Did lots of movie stars drop by the house? “Early on, when I was young, I remember James Coburn would be there, and there would be Ferraris in the driveway, and Charles Bronson was around,” McQueen replies. “I remember being woken up, and there were people in the living room area, and there was fucking George Harrison and Ringo Starr! I knew who they were. I made sure it was real…I shook their hands!”

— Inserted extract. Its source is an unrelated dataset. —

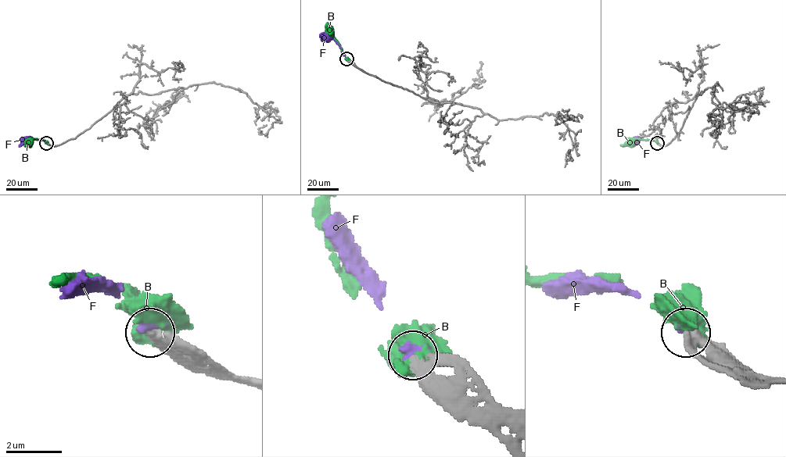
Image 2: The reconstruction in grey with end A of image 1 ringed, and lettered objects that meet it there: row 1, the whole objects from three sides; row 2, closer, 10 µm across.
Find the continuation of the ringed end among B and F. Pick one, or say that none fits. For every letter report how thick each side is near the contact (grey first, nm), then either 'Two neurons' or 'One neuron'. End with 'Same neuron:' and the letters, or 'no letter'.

Chad McQueen, a retired actor (mainly appearing in exploitation actioners, and in a small role in 1984’s The Karate Kid) and racing enthusiast (“I started racing motorcycles when I was nine, and I won The World Mini Grand Prix when I was thirteen”), is happy to keep his father’s legacy well and truly alive. On the surface, Steve McQueen was the essential Hollywood action man, a rough-hewn talent characterised by a magnetic masculinity that practically burned off the screen. “My dad had such a bad childhood,” McQueen reiterates. “If you watch him in a close-up, there’s so much going on underneath the skin. You can’t replicate that…you have to live that.” A truly underrated talent, there was much, much more to Steve McQueen than his famously untouched brand of cool. He was, without doubt, a true artist.
“My dad always had a very clear vision,” says Chad McQueen. “Whenever my dad had something in mind, and once he made a decision about the way that he wanted to go with a character, that was it. No director, or [studio boss] Jack Warner himself, could tell him what to do…he just said, ‘Go fuck off.’ In Steve McQueen: The Man & Le Mans, you get the sense that he was an artist who was trying to bring his vision to the screen. And ultimately, 43 years later, he was proven to be right. I go to races all over the world, and I’ve had seventy-year-old race drivers come up to me and say, ‘Hey, Le Mans was my inspiration.’ That’s why my dad made the movie: not for the general public, but for racers. That’s who he wanted to appease: the racers…the real guys out there. He accomplished that. It’s a vindication for me. When Le Mans came out – and I remember it from when I was a kid – they crucified my dad because they knew that he was at the helm. I talked to Lee Katzin about two months before he died, and he told me that Le Mans came out on the same weekend as Dirty Harry. It did the same business, but it fell off. Le Mans had a huge budget for the time, but ultimately, Steve McQueen’s vision was right.”
Steve McQueen: The Man & Le Mans is available on DVD and Blu-ray now.